Elle a confié sa fille d'un an aux grands-parents, pour y passer une nuit avec son mari. "On a pu se retrouver au calme, sans le souci du quotidien et de tout gérer. Ça fait du bien", explique cette jeune mère. "Déconnecter, ce n'est pas possible avec des enfants", abonde Pierre-Éric Chabaud, propriétaire de l'établissement.

"On est dans une société qui se veut de moins en moins perturbée, où tout s'interprète en termes de pollution. Et l'enfant est une pollution sonore dans notre société", analyse Jean-Didier Urbain, anthropologue spécialiste du tourisme et des mobilités.

Alors que certains font la guerre aux coqs et aux cloches des village, les offres sans enfant "sont une réponse à une nouvelle demande de non-nuisance", estime le chercheur.

"Pas bon signe"

Est-ce pour autant légal ? L'article 225-1 du Code pénal interdit en effet toute discrimination. "Ce n'est pas une sélection discriminatoire" assure Me Jonathan Bellaiche, avocat spécialisé en droit du tourisme. Il s'agit de "proposer un service à une clientèle déterminée pour répondre aux besoins de son activité commerciale", estime-t-il, relevant qu'il "n'y a pas de jurisprudence" sur cette question.

Selon lui, "un hôtelier a parfaitement le droit de proposer une vraie atmosphère d'adultes (...). On s'inscrit dans la liberté du commerce, la liberté d'entreprendre." Un avis que la sénatrice PS Laurence Rossignol est loin de partager, elle qui souhaite proscrire les lieux interdits aux enfants.
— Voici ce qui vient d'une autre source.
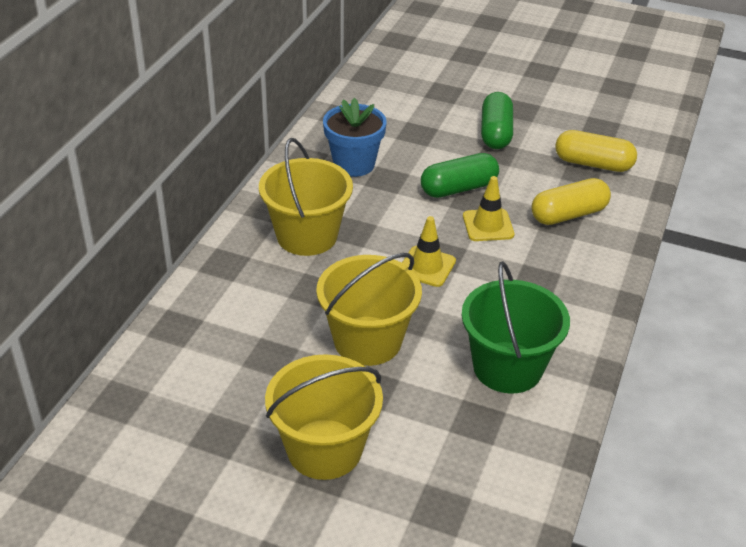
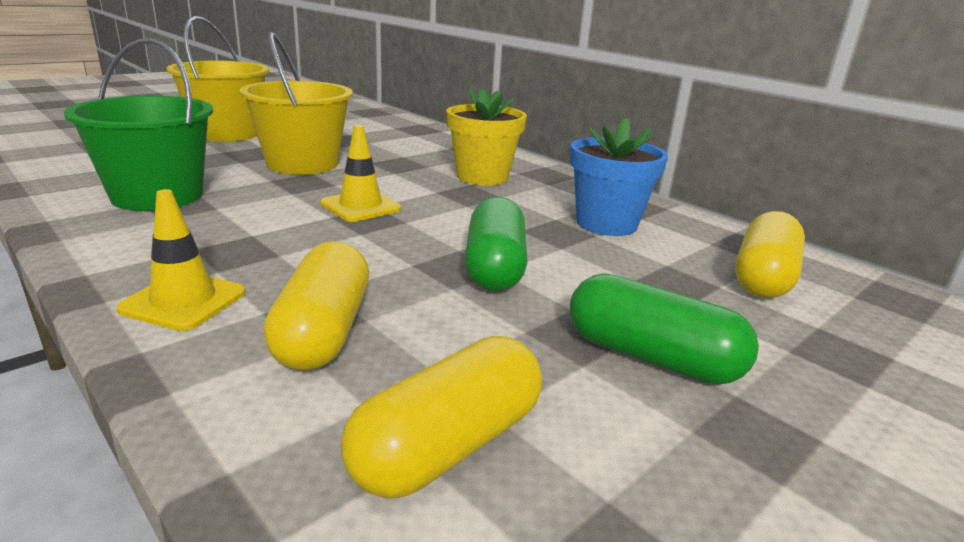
camera: 115 degrees right, 15 degrees down
(307, 236) = (482, 177): yellow bucket -> yellow flower pot
(382, 109) = (763, 277): none -> yellow capsule
(488, 225) = (386, 259): yellow traffic cone -> yellow traffic cone (183, 301)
"Ça se développe, ça se banalise. On s'autorise de plus en plus à manifester de l'intolérance à l'égard des enfants et je trouve que ce n'est pas bon signe", déplore cette ancienne ministre des Familles et de l'Enfance de François Hollande. Elle a déposé fin mars une proposition de loi visant à "reconnaître la minorité comme un facteur de discrimination afin de promouvoir une société ouverte aux enfants".

Il s'agit de "lancer l'alerte", explique Mme Rossignol. "Dans notre société on ne va pas laisser se développer les lieux sans enfants. Ce n'est pas bon pour le moral du pays, pour le rapport à l'avenir", assure-t-elle.